The Anden Group has brought an $8 million lawsuit alleging fraud and conspiracy by the former head of the California-based firm's office here in the development of Cameron Knolls, an Alexandria town house subdivision.
The complaint, filed last week in U.S. District Court in Alexandria, charges that former Anden division president Ray F. Smith Jr. improperly diverted the Cameron Knolls project to a second development company while still employed by Anden.

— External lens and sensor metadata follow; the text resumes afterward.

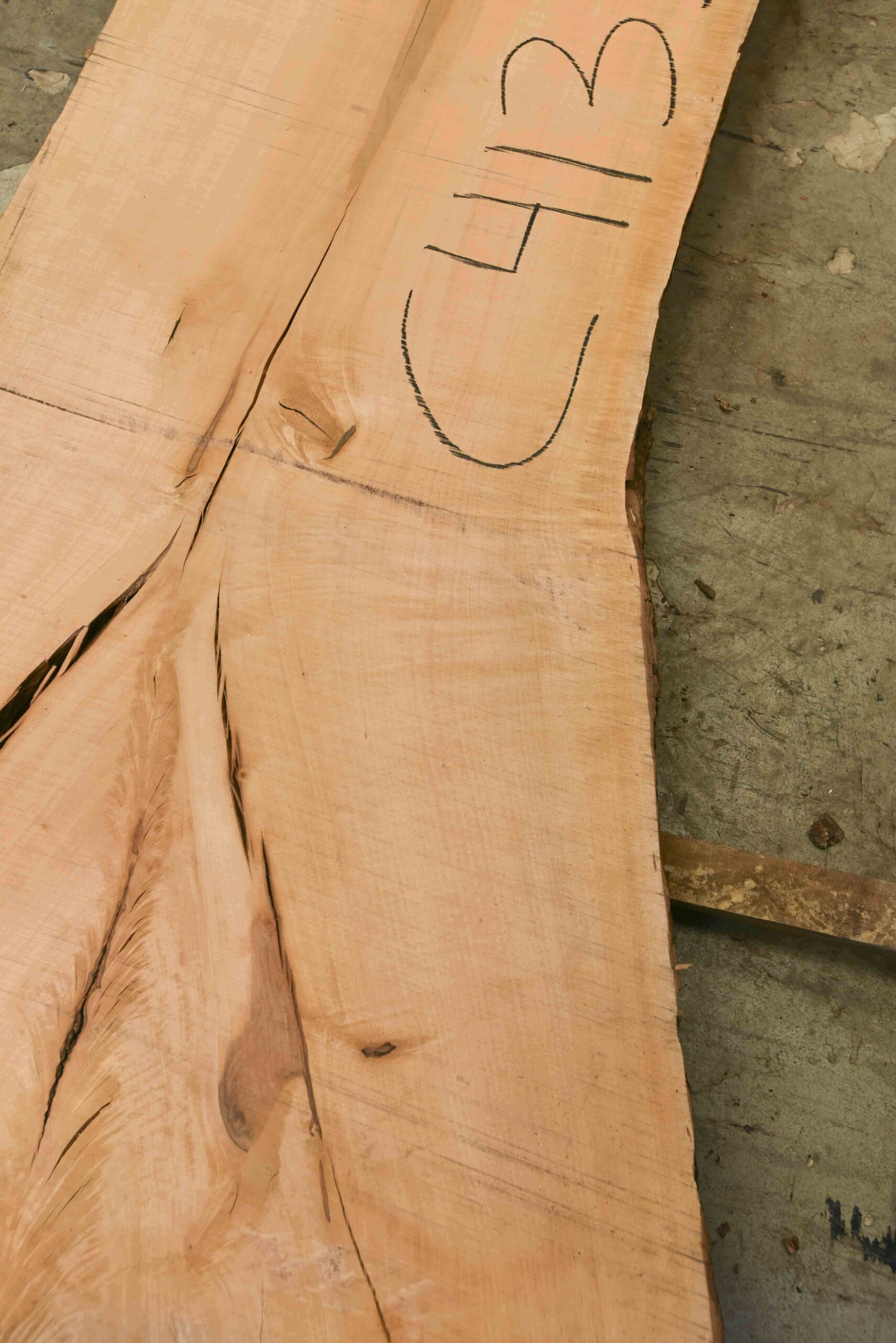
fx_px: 1119
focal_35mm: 30
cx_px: 448
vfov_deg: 61.9
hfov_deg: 43.6
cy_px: 672
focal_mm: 30
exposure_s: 1/200
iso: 400
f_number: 7.1
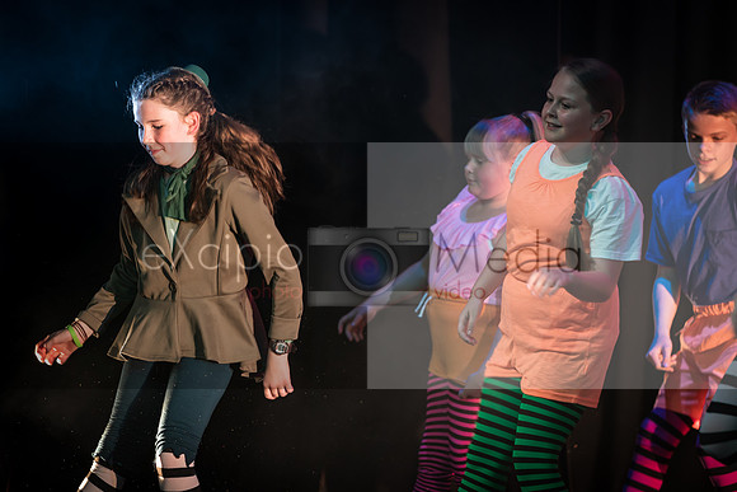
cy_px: 239
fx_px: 4293
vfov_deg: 6.6
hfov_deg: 9.8
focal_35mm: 210
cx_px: 383
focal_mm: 200
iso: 800
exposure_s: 1/125
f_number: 2.8
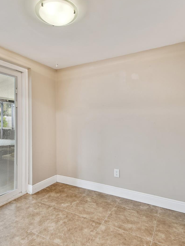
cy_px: 122
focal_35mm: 22
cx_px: 74
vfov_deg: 76.4
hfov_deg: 60.6
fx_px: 157
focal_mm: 10
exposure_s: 1/10
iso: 100
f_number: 7.1
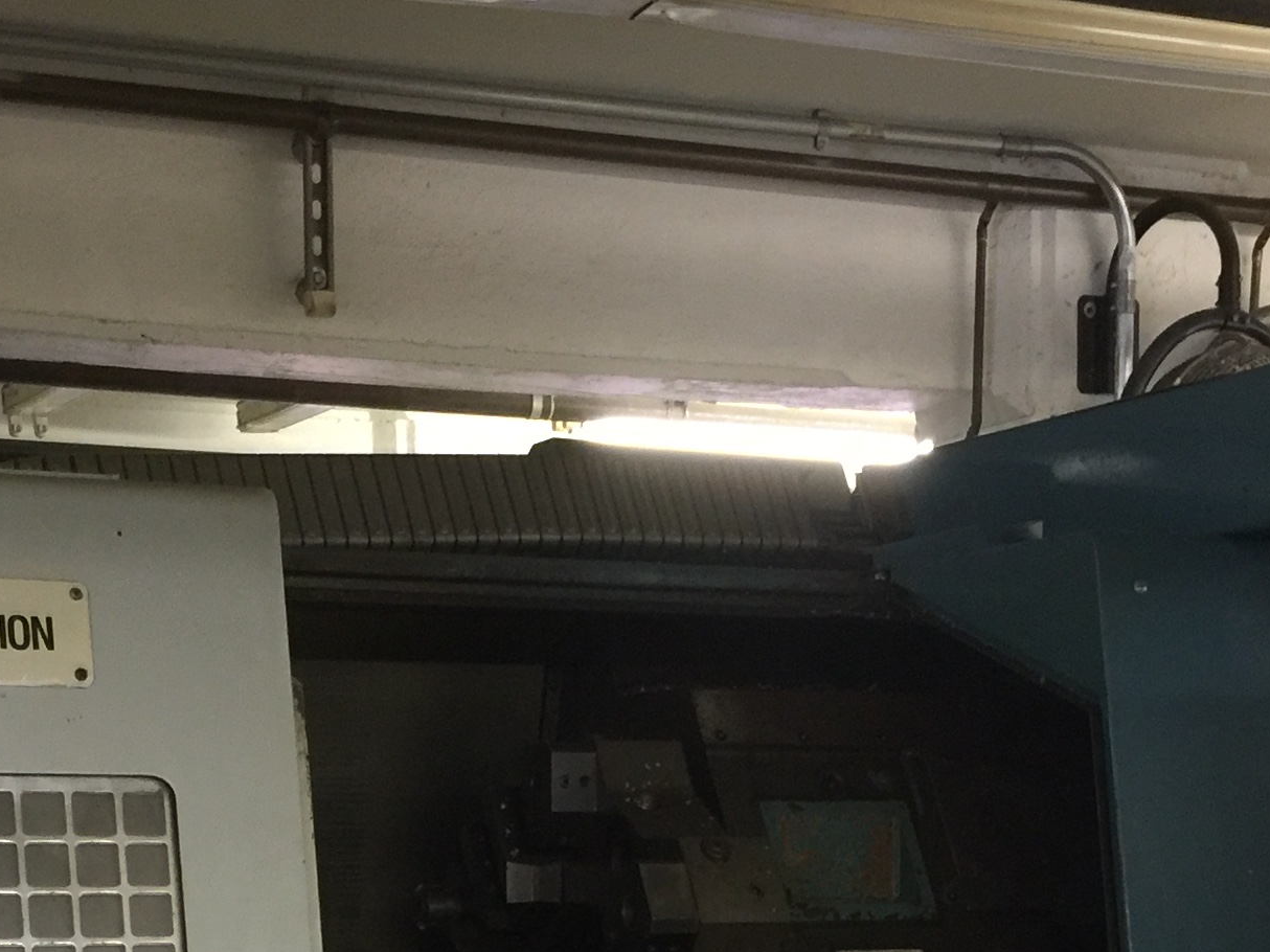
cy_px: 1255
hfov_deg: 25.0
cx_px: 573
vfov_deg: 17.6
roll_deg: -0.5
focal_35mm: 78
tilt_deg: -7.9
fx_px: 2861
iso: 100
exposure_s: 1/15
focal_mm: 4.15
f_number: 2.2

The 97-unit project at 3968 Duke St. is being developed by Sequoia Building Corp., a Fairfax County firm owned by Smith and codefendants Herbert N. Morgan, president of Real Title Co. Inc., and Morgan's son Mark, according to the complaint. Herbert Morgan is a former Republican delegate to the Virginia statehouse.
Attorney David Fisk, representing Smith, the Morgans and Sequoia, last week characterized the complaint as "ill-founded" and said a countercomplaint is under consideration.
Anden, the developer of the Wingate and Court Bridge subdivisions in Arlington, contends that Smith's alleged actions were a breach of his duties as a company officer and a violation of a U.S. racketeering law originally aimed at organized crime.
Use of the racketeering statute to attempt to recover civil damages is a rarity in the U.S. 4th Circuit, which includes Virginia, Anden's attorneys said.
According to the complaint, Smith, acting on Anden's behalf, considered purchasing the 5.4-acre tract, then known as Strawberry Hill, early in 1980. Smith later "abruptly terminated" discussions with the sellers in a meeting that "was over in five minutes," the complaint said.
Based on Smith's advice, Anden said it withdrew from consideration of the tract. Later that year and in early 1981, another codefendant, K. Roger Moore, with financial aid from Smith, purchased the right to buy the property, the suit alleges.
According to the complaint, Smith and the Morgans formed Sequoia Building Corp. in April of last year without Anden's knowledge and, two months later, Moore sold the Strawberry Hill option to Herbert Morgan for $110,000. The option was transferred to Sequoia in June, one month before Smith quit his job at Anden and moved to Sequoia, the complaint said.
Anden said Sequoia's profits from the Cameron Knolls development will be an estimated $1.6 million.